Review Questions Activity Time: 11 min

If Tina had mentioned that she was just diagnosed with pneumonia, what would you have expected to find during percussion?

 Correct: Dull percussion sounds are expected over the areas of diffuse infiltrate (accumulation of fluid and by products of inflammation) in a patient with pneumonia.
  • Hyperresonance
  • Tympany
  • Resonant
  • Dullness (Correct Response)

If the results of Tina’s pulse oximetry had been 97%, which of the following would have been true?

 Correct: Pulse oximetry measures the percent of hemoglobin molecules that are filled with oxygen. Oxygen-saturated hemoglobin absorbs light wavelengths differently than unsaturated hemoglobin. The oximeter emits a light and reads the extent of wavelength absorption.
  • Partial pressure O2 = 97%
  • Unbound oxygen level = 97%
  • PaO2 = 97%
  • Arterial hemoglobin saturation = 97% (Correct Response)

Suppose that, during your lung exam on Tina, you had heard bronchial breath sounds in the left lower lung posteriorly. What would you have suspected based on this finding?

 Correct: Increased breath sounds are indicative of lung consolidation (fluid-filled alveoli) or pleural effusion (fluid accumulation in the pleural space) because fluid transmits sounds better than air. This finding is usually accompanied by abnormal transmitted voice sounds and increased tactile fremitus.
  • Normal lung exam
  • Atelectasis
  • Fluid filled region of the lung (Correct Response)
  • Narrowed upper airways secondary to asthma

Suppose that while auscultating, you assessed a few scattered expiratory wheezes. Why would this be an expected finding for a patient with Tina’s history?

Student Response: Scattered wheezes are to be expected because of Tina history of asthma. Asthma is a chronic condition in which hyperactive airways become narrowed by recurring inflammation and excess mucus production which results in wheezing.  

Model Note: Scattered wheezes are to be expected because of Tina’s history of asthma. Asthma is a chronic condition in which hyperreactive airways become narrowed by recurring inflammation and excess mucus production which results in wheezing.

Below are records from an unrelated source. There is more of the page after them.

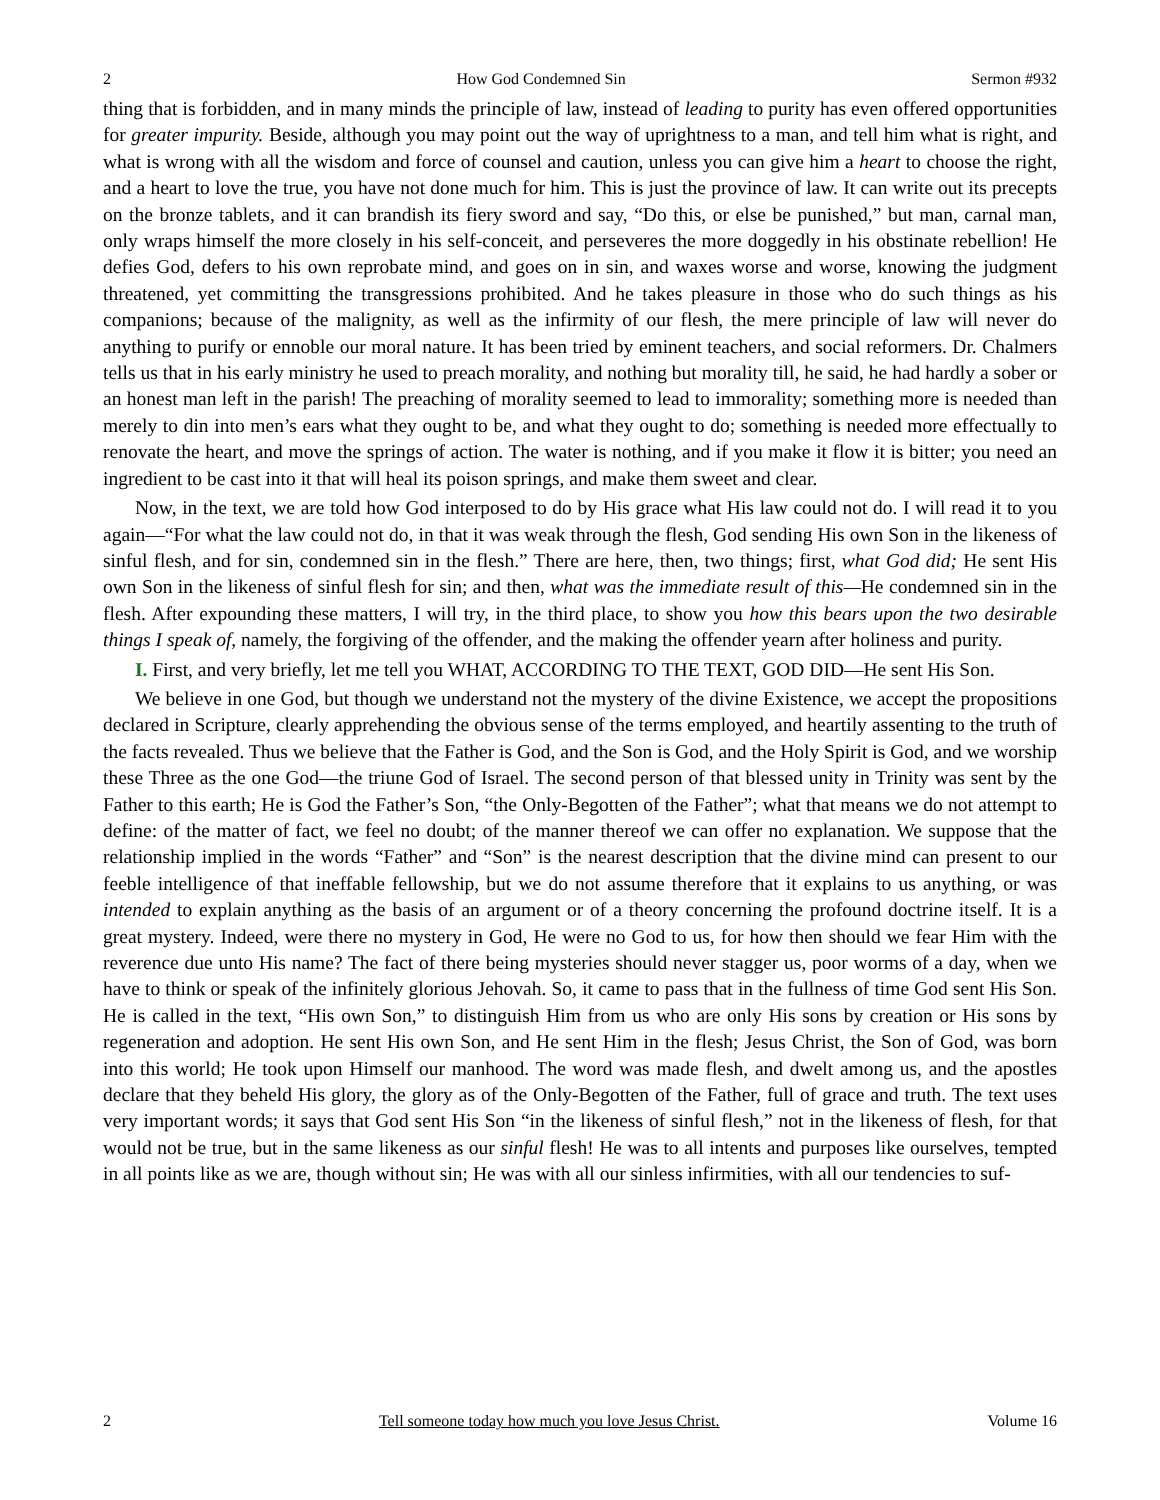2 How God Condemned Sin Sermon #932
thing that is forbidden, and in many minds the principle of law, instead of leading to purity has even offered opportunities for greater impurity. Beside, although you may point out the way of uprightness to a man, and tell him what is right, and what is wrong with all the wisdom and force of counsel and caution, unless you can give him a heart to choose the right, and a heart to love the true, you have not done much for him. This is just the province of law. It can write out its precepts on the bronze tablets, and it can brandish its fiery sword and say, “Do this, or else be punished,” but man, carnal man, only wraps himself the more closely in his self-conceit, and perseveres the more doggedly in his obstinate rebellion! He defies God, defers to his own reprobate mind, and goes on in sin, and waxes worse and worse, knowing the judgment threatened, yet committing the transgressions prohibited. And he takes pleasure in those who do such things as his companions; because of the malignity, as well as the infirmity of our flesh, the mere principle of law will never do anything to purify or ennoble our moral nature. It has been tried by eminent teachers, and social reformers. Dr. Chalmers tells us that in his early ministry he used to preach morality, and nothing but morality till, he said, he had hardly a sober or an honest man left in the parish! The preaching of morality seemed to lead to immorality; something more is needed than merely to din into men’s ears what they ought to be, and what they ought to do; something is needed more effectually to renovate the heart, and move the springs of action. The water is nothing, and if you make it flow it is bitter; you need an ingredient to be cast into it that will heal its poison springs, and make them sweet and clear.
Now, in the text, we are told how God interposed to do by His grace what His law could not do. I will read it to you again—“For what the law could not do, in that it was weak through the flesh, God sending His own Son in the likeness of sinful flesh, and for sin, condemned sin in the flesh.” There are here, then, two things; first, what God did; He sent His own Son in the likeness of sinful flesh for sin; and then, what was the immediate result of this—He condemned sin in the flesh. After expounding these matters, I will try, in the third place, to show you how this bears upon the two desirable things I speak of, namely, the forgiving of the offender, and the making the offender yearn after holiness and purity.
I. First, and very briefly, let me tell you WHAT, ACCORDING TO THE TEXT, GOD DID—He sent His Son.
We believe in one God, but though we understand not the mystery of the divine Existence, we accept the propositions declared in Scripture, clearly apprehending the obvious sense of the terms employed, and heartily assenting to the truth of the facts revealed. Thus we believe that the Father is God, and the Son is God, and the Holy Spirit is God, and we worship these Three as the one God—the triune God of Israel. The second person of that blessed unity in Trinity was sent by the Father to this earth; He is God the Father’s Son, “the Only-Begotten of the Father”; what that means we do not attempt to define: of the matter of fact, we feel no doubt; of the manner thereof we can offer no explanation. We suppose that the relationship implied in the words “Father” and “Son” is the nearest description that the divine mind can present to our feeble intelligence of that ineffable fellowship, but we do not assume therefore that it explains to us anything, or was intended to explain anything as the basis of an argument or of a theory concerning the profound doctrine itself. It is a great mystery. Indeed, were there no mystery in God, He were no God to us, for how then should we fear Him with the reverence due unto His name? The fact of there being mysteries should never stagger us, poor worms of a day, when we have to think or speak of the infinitely glorious Jehovah. So, it came to pass that in the fullness of time God sent His Son. He is called in the text, “His own Son,” to distinguish Him from us who are only His sons by creation or His sons by regeneration and adoption. He sent His own Son, and He sent Him in the flesh; Jesus Christ, the Son of God, was born into this world; He took upon Himself our manhood. The word was made flesh, and dwelt among us, and the apostles declare that they beheld His glory, the glory as of the Only-Begotten of the Father, full of grace and truth. The text uses very important words; it says that God sent His Son “in the likeness of sinful flesh,” not in the likeness of flesh, for that would not be true, but in the same likeness as our sinful flesh! He was to all intents and purposes like ourselves, tempted in all points like as we are, though without sin; He was with all our sinless infirmities, with all our tendencies to suf-
2 Tell someone today how much you love Jesus Christ. Volume 16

When you observe a patient like Tina throughout an exam, there are many ways to determine whether a patient is experiencing respiratory distress. Identify one indicator of respiratory distress that can be assessed through observation alone.

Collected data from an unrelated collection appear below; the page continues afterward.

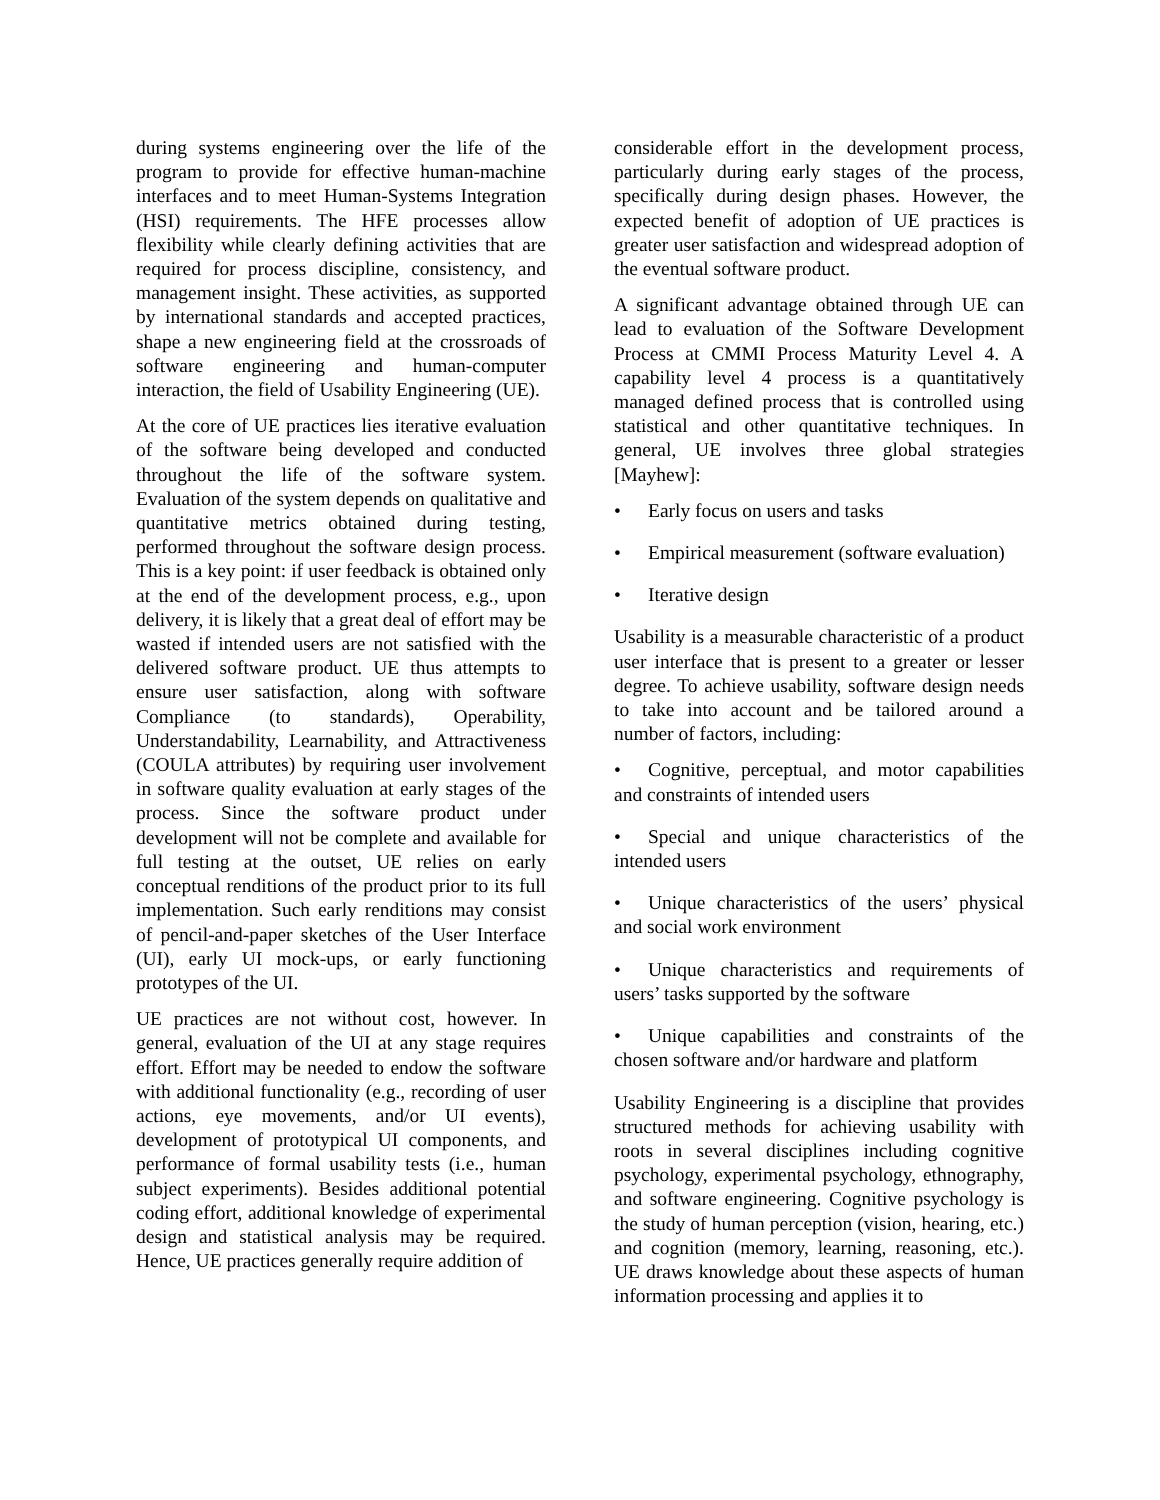during systems engineering over the life of the program to provide for effective human-machine interfaces and to meet Human-Systems Integration (HSI) requirements. The HFE processes allow flexibility while clearly defining activities that are required for process discipline, consistency, and management insight. These activities, as supported by international standards and accepted practices, shape a new engineering field at the crossroads of software engineering and human-computer interaction, the field of Usability Engineering (UE).
At the core of UE practices lies iterative evaluation of the software being developed and conducted throughout the life of the software system. Evaluation of the system depends on qualitative and quantitative metrics obtained during testing, performed throughout the software design process. This is a key point: if user feedback is obtained only at the end of the development process, e.g., upon delivery, it is likely that a great deal of effort may be wasted if intended users are not satisfied with the delivered software product. UE thus attempts to ensure user satisfaction, along with software Compliance (to standards), Operability, Understandability, Learnability, and Attractiveness (COULA attributes) by requiring user involvement in software quality evaluation at early stages of the process. Since the software product under development will not be complete and available for full testing at the outset, UE relies on early conceptual renditions of the product prior to its full implementation. Such early renditions may consist of pencil-and-paper sketches of the User Interface (UI), early UI mock-ups, or early functioning prototypes of the UI.
UE practices are not without cost, however. In general, evaluation of the UI at any stage requires effort. Effort may be needed to endow the software with additional functionality (e.g., recording of user actions, eye movements, and/or UI events), development of prototypical UI components, and performance of formal usability tests (i.e., human subject experiments). Besides additional potential coding effort, additional knowledge of experimental design and statistical analysis may be required. Hence, UE practices generally require addition of
considerable effort in the development process, particularly during early stages of the process, specifically during design phases. However, the expected benefit of adoption of UE practices is greater user satisfaction and widespread adoption of the eventual software product.
A significant advantage obtained through UE can lead to evaluation of the Software Development Process at CMMI Process Maturity Level 4. A capability level 4 process is a quantitatively managed defined process that is controlled using statistical and other quantitative techniques. In general, UE involves three global strategies [Mayhew]:
• Early focus on users and tasks
• Empirical measurement (software evaluation)
• Iterative design
Usability is a measurable characteristic of a product user interface that is present to a greater or lesser degree. To achieve usability, software design needs to take into account and be tailored around a number of factors, including:
• Cognitive, perceptual, and motor capabilities and constraints of intended users
• Special and unique characteristics of the intended users
• Unique characteristics of the users’ physical and social work environment
• Unique characteristics and requirements of users’ tasks supported by the software
• Unique capabilities and constraints of the chosen software and/or hardware and platform
Usability Engineering is a discipline that provides structured methods for achieving usability with roots in several disciplines including cognitive psychology, experimental psychology, ethnography, and software engineering. Cognitive psychology is the study of human perception (vision, hearing, etc.) and cognition (memory, learning, reasoning, etc.). UE draws knowledge about these aspects of human information processing and applies it to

Student Response: The respiratory distress signs includes use of accessory muscles, grunting or wheezing increased respiratory rates, audible respiration’s, sweating, bluish lips and fingernails discoloration, nasal flaring, inability to speak in fullness , chest retractions and tripod body positioning  

Model Note: Observable signs of respiratory distress include accessory muscle use, audible respirations, grunting or wheezing, increased respiratory rate, bluish coloration around the lips or fingernails, nasal flaring, chest retractions, sweating, tripod body positioning, and inability to speak in full sentences.

Describe how you would assess Tina for dyspnea.

Student Response: I would assess her by asking if she is having any shortness of breath or difficulty breathing? if she states so then i would ask what is the onset , environmental or physical factors related to the exacerbation, how long , body positioning, sleep disturbances and relieving factors that she currently use.  

Model Note: Dyspnea is a subjective complaint that must be elicited by asking the patient about her breathing. Ask your patient, “Do you ever have shortness of breath or difficulty breathing?” If dyspnea is detected, be sure to ask about onset, environmental or physical factors related to exacerbations, duration, body positioning, sleep disturbances, and relieving factors.